◆ **DATASET RECORDS**
++++++

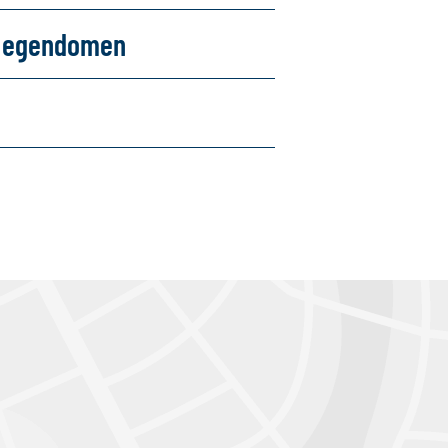
om egendomen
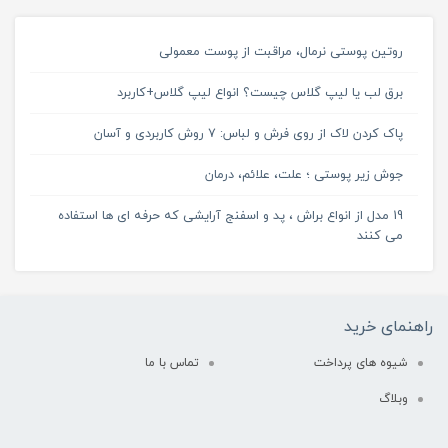
روتین پوستی نرمال، مراقبت از پوست معمولی
برق لب یا لیپ گلاس چیست؟ انواع لیپ گلاس+کاربرد
پاک کردن لاک از روی فرش و لباس: 7 روش کاربردی و آسان
جوش زیر پوستی ؛ علت، علائم، درمان
19 مدل از انواع براش ، پد و اسفنج آرایشی که حرفه ای ها استفاده
می کنند
راهنمای خرید
شیوه های پرداخت
تماس با ما
وبلاگ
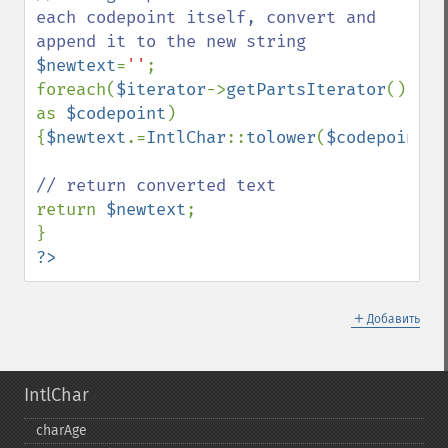
each codepoint itself, convert and 
$newtext
=
''
;

foreach(
$iterator
->
getPartsIterator
() 
as 
$codepoint
)
{
$newtext
.=
IntlChar
::
tolower
(
$codepoint
);
return 
$newtext
;

?>
＋
Добавить
IntlChar
charAge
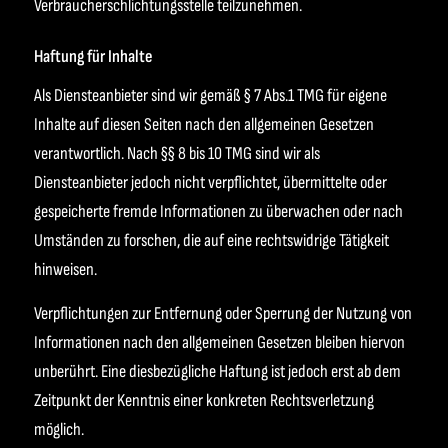
Verbraucherschlichtungsstelle teilzunehmen.
Haftung für Inhalte
Als Diensteanbieter sind wir gemäß § 7 Abs.1 TMG für eigene
Inhalte auf diesen Seiten nach den allgemeinen Gesetzen
verantwortlich. Nach §§ 8 bis 10 TMG sind wir als
Diensteanbieter jedoch nicht verpflichtet, übermittelte oder
gespeicherte fremde Informationen zu überwachen oder nach
Umständen zu forschen, die auf eine rechtswidrige Tätigkeit
hinweisen.
Verpflichtungen zur Entfernung oder Sperrung der Nutzung von
Informationen nach den allgemeinen Gesetzen bleiben hiervon
unberührt. Eine diesbezügliche Haftung ist jedoch erst ab dem
Zeitpunkt der Kenntnis einer konkreten Rechtsverletzung
möglich.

++++++

◆ **TASK**
Retype all the text in the material above, line for line and without any changes, and leave the pictures out.

◆ **ANSWER TO THE EXERCISE**
om egendomen
روتین پوستی نرمال، مراقبت از پوست معمولی
برق لب یا لیپ گلاس چیست؟ انواع لیپ گلاس+کاربرد
پاک کردن لاک از روی فرش و لباس: 7 روش کاربردی و آسان
جوش زیر پوستی ؛ علت، علائم، درمان
19 مدل از انواع براش ، پد و اسفنج آرایشی که حرفه ای ها استفاده
می کنند
راهنمای خرید
شیوه های پرداخت
تماس با ما
وبلاگ
each codepoint itself, convert and 
$newtext
=
''
;

foreach(
$iterator
->
getPartsIterator
() 
as 
$codepoint
)
{
$newtext
.=
IntlChar
::
tolower
(
$codepoint
);
return 
$newtext
;

?>
＋
Добавить
IntlChar
charAge
Verbraucherschlichtungsstelle teilzunehmen.
Haftung für Inhalte
Als Diensteanbieter sind wir gemäß § 7 Abs.1 TMG für eigene
Inhalte auf diesen Seiten nach den allgemeinen Gesetzen
verantwortlich. Nach §§ 8 bis 10 TMG sind wir als
Diensteanbieter jedoch nicht verpflichtet, übermittelte oder
gespeicherte fremde Informationen zu überwachen oder nach
Umständen zu forschen, die auf eine rechtswidrige Tätigkeit
hinweisen.
Verpflichtungen zur Entfernung oder Sperrung der Nutzung von
Informationen nach den allgemeinen Gesetzen bleiben hiervon
unberührt. Eine diesbezügliche Haftung ist jedoch erst ab dem
Zeitpunkt der Kenntnis einer konkreten Rechtsverletzung
möglich.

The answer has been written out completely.